DATA TO PROCESS:
*** Begin section ***
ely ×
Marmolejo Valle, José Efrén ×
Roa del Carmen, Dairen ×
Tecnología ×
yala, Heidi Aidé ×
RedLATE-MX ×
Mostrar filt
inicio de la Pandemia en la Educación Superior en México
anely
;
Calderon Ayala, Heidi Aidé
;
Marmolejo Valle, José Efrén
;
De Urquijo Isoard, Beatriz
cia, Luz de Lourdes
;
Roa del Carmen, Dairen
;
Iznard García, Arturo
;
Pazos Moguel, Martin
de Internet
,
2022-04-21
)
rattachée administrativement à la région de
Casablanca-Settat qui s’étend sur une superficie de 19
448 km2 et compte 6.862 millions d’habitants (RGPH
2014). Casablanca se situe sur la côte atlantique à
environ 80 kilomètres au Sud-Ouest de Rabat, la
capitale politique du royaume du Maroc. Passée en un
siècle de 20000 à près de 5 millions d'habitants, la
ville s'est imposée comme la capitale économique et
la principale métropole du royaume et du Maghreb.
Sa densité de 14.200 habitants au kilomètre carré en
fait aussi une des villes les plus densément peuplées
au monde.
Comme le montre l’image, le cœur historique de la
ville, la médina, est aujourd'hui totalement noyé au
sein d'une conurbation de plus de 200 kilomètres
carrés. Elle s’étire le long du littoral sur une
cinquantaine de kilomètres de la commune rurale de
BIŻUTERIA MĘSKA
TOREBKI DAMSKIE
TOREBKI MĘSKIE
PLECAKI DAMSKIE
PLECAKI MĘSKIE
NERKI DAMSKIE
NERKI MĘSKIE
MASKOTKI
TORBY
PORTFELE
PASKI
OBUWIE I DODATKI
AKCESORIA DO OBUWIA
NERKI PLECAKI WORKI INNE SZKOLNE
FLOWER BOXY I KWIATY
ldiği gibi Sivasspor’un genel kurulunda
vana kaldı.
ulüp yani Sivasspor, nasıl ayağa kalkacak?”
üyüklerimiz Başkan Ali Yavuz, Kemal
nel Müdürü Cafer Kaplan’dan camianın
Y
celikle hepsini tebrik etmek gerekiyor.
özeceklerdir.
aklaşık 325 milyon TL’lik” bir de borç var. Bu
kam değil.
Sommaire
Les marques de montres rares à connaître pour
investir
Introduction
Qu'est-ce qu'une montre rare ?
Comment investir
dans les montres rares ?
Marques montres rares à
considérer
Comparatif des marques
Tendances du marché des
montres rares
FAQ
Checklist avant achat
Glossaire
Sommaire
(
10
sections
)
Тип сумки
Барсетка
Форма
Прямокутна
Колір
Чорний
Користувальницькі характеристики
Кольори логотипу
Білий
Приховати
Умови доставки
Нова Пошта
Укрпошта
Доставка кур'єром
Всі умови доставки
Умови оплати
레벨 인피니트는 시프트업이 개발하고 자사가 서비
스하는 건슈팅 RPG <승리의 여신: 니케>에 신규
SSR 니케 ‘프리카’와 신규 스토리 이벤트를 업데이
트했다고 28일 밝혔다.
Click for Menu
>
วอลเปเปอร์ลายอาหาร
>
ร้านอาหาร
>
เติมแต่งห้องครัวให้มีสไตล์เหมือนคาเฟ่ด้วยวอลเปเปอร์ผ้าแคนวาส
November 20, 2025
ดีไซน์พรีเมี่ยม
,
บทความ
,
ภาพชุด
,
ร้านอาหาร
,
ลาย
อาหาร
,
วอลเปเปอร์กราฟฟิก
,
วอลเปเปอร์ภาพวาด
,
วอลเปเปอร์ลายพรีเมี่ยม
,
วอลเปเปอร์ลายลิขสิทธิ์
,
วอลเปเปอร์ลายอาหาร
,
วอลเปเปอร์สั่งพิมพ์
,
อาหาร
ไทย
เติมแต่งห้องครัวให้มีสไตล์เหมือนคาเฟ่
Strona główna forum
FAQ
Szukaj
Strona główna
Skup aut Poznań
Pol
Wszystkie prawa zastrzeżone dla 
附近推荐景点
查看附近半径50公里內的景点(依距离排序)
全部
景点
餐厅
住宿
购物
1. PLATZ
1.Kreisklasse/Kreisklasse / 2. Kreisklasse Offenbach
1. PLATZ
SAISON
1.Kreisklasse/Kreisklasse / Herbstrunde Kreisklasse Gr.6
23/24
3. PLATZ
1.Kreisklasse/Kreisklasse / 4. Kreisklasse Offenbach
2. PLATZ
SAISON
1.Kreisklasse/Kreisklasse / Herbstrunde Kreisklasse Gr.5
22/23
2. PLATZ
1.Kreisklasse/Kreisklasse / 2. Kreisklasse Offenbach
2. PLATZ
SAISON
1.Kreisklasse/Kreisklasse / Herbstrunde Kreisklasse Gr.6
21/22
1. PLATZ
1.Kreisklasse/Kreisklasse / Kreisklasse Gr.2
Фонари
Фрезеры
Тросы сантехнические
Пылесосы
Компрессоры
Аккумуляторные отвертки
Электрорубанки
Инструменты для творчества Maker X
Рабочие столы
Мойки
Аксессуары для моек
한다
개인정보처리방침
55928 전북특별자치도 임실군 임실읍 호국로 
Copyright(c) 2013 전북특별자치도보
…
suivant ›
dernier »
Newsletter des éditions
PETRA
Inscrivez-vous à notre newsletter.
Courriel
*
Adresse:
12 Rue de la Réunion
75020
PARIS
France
*** End section ***
PROBLEM:
If the word "capitale" appears in a line above, copy that line.

TASK RESULT:
capitale politique du royaume du Maroc. Passée en un
ville s'est imposée comme la capitale économique et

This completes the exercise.